Consistency-regularized-label-aware contrastive learning with uncertainty-aware periodic pseudo-labeling for machinery fault diagnosis under limited labeled data

Deep learning-based fault diagnosis methods face challenges due to limited labeled samples in industrial settings. Traditional Contrastive Learning (CL) methods, based on self-supervised pre-training and fine-tuning, have shown promising results. However, they fail to effectively utilize labeled and unlabeled data during the pre-training and fine-tuning. Additionally, conventional 1D-convolutional neural network (1D-CNN) encoders capture only either fine- or coarse-grained features, limiting their effectiveness. To address these issues, this study proposes Consistency-Regularized-Label-aware Contrastive Learning (CR-LaCL) and Uncertainty-aware Periodic-Pseudo-Labeling (UaPPL) for a novel diagnostic framework. CR-LaCL integrates the contrastive loss for unlabeled samples with classification loss and consistency regularization for labeled samples, training the Multi-scale CNN-based encoder and a classifier for improved feature representation. The classifier is then fine-tuned only on the labeled samples.
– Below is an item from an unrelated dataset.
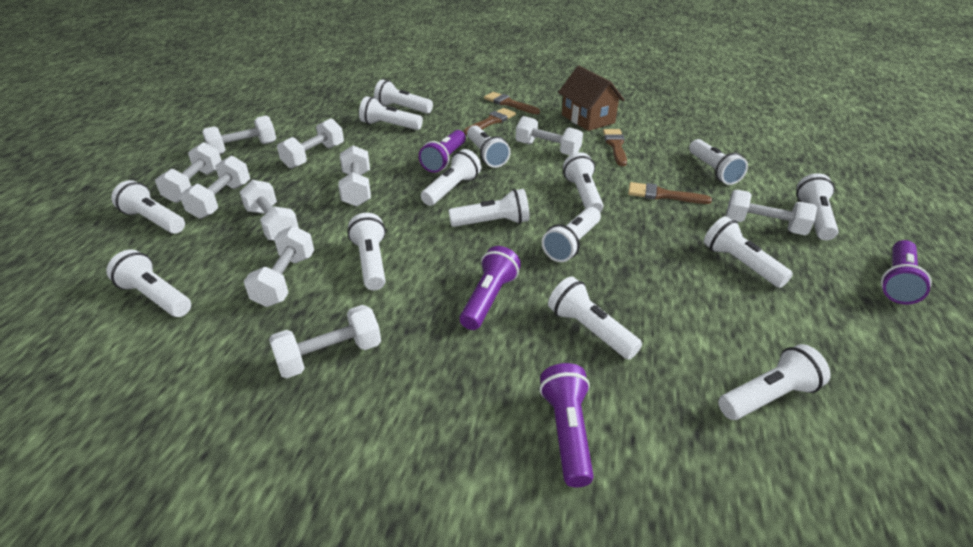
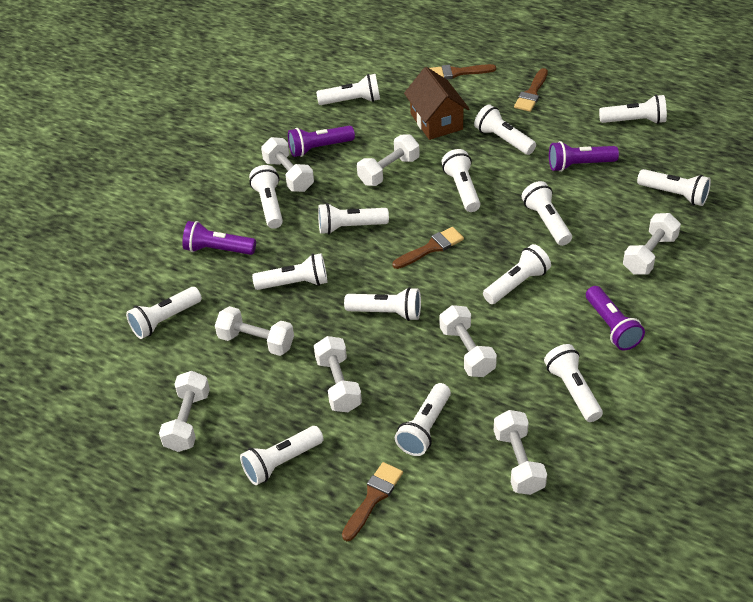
white dumbbell: [155,142,222,203] [180,156,250,219] [202,116,276,154] [240,180,299,241] [244,226,314,307] [269,305,381,378] [277,118,344,169] [339,145,371,206] [515,116,583,155] [726,190,817,235] = 10 -> [159,371,210,452] [215,306,294,356] [261,137,314,192] [314,336,362,412] [357,135,420,186] [440,305,497,377] [494,410,547,495] [623,213,681,275] = 8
UaPPL uses entropy-based uncertainty weighting for pseudo-labels and employs a periodic pseudo-labeling strategy to mitigate the noisy labels and stabilize training. The proposed method is evaluated on nuclear circulation water pump gearbox experiments, as well as public gearbox and bearing datasets. Comparative analyses revealed that the proposed method shows higher diagnosis accuracy across all label ratios (0.05 to 0.20) as compared to supervised baselines, CL, and semi-supervised fault diagnosis methods.